シニアペット介護

老猫が食べない: 重症度3段階と即受診ライン、看取りの判断軸

老猫が食べない夜、受診すべきか様子を見るか揺れる飼い主向け。チュールは食べる軽症から水も飲まない即受診ラインまで、重症度3段階と看取りの判断軸を一次情報ベースで整理しました。

老猫が食べない夜は、本当に不安ですよね。受診すべきか様子を見るか揺れている飼い主さんへ、業界 5 年のわたしたち編集部が、重症度 3 段階と強制給餌・看取りの判断軸を中立にまとめました。

目次
  1. 何を基準に重症度を見極めるか
  2. 重症度3段階と受診目安: 比較表
  3. 食べない原因と病気サインの整理
  4. 強制給餌の境界: いつ始め、いつ止めるか
  5. 治療を続けるか看取るか: 判断軸の整理
  6. 即受診ラインと自宅でできる工夫
  7. まとめ: 揺れているあなたへ
  8. 出典 (本文で引いた一次情報)
  9. 関連記事

何を基準に重症度を見極めるか

重症度3段階と絶食日数の目安: 比較表の図解 — 水あり 5〜7 日 / 水なし 48〜72 時間 (目安・個体差あり・要突合) / 老猫 食べない

老猫が食べない時にまず見るのは、「何を口にしているか」と「いつから何も食べていないか」の 2 点です。同じ「食べない」でも、おやつだけは食べる状態と、水も飲まない状態では、緊急度がまったく違います。

ここで意識したいのは、猫という動物が「絶食に弱い」種であることです。MSD 獣医マニュアルや学術論文によれば、猫は数日から数週間の食欲低下で「肝リピドーシス (脂肪肝)」を起こしやすいとされています。これは猫の肝臓病で最も多い疾患のひとつで、診断と治療が遅れると命に関わることがあります。
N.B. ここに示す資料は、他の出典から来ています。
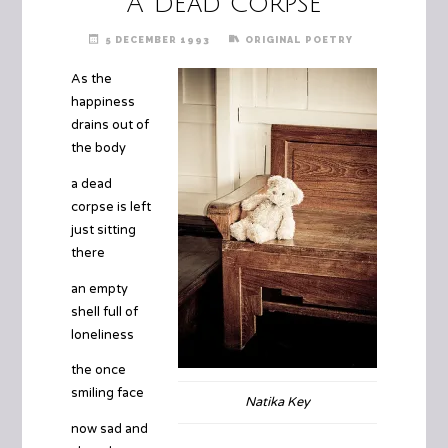
A Dead Corpse
5 DECEMBER 1993
ORIGINAL POETRY
As the
happiness
drains out of
the body
a dead
corpse is left
just sitting
there
an empty
shell full of
loneliness
the once
smiling face
Natika Key
now sad and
つまり、「数日待ってから動物病院に行こう」という判断は、猫にとってはリスクの高い様子見になり得ます。「食べない時間が延びるほどリスクが上がる」という温度感で読み進めてください。

チュールやおやつは食べる場合のサイン

主食のカリカリやウェットは口にしないけれど、チュールやおやつには反応する。この状態は、編集部の取材経験上は「食道は動いている」軽症寄りのサインとして見ることが多いです。嚥下 (飲み込み) 自体は機能しているということなので、味や食感、口の中の痛みなど「食べたくない理由」がフードの側にあると推測しやすい段階です。
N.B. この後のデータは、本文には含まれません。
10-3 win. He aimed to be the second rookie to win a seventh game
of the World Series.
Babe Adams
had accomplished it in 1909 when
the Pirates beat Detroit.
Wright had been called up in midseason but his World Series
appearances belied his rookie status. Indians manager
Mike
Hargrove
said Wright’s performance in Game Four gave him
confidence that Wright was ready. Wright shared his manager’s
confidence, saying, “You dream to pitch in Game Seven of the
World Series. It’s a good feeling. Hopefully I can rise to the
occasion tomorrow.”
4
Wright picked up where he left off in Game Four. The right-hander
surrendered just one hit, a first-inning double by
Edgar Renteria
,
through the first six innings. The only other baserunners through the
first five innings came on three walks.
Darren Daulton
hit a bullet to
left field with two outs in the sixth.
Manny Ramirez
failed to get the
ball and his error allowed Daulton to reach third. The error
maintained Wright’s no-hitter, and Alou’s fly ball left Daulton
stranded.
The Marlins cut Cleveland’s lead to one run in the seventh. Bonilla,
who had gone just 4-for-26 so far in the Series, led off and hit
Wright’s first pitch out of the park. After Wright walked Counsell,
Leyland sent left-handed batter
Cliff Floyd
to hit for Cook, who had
ただし、これは「受診を遅らせていい理由」ではありません。後述する歯周病や慢性疾患のサインのこともあるので、丸 1 日以上この状態が続くなら、早めに動物病院に相談する前提で考えてください。

水だけ飲む・水も飲まない場合の意味

水は飲むけれど食事を受け付けない状態は、中等症のサインとして扱われることが多いです。脱水は免疫力や肝機能にも影響するため、自宅で様子を見る時間を区切る必要が出てきます。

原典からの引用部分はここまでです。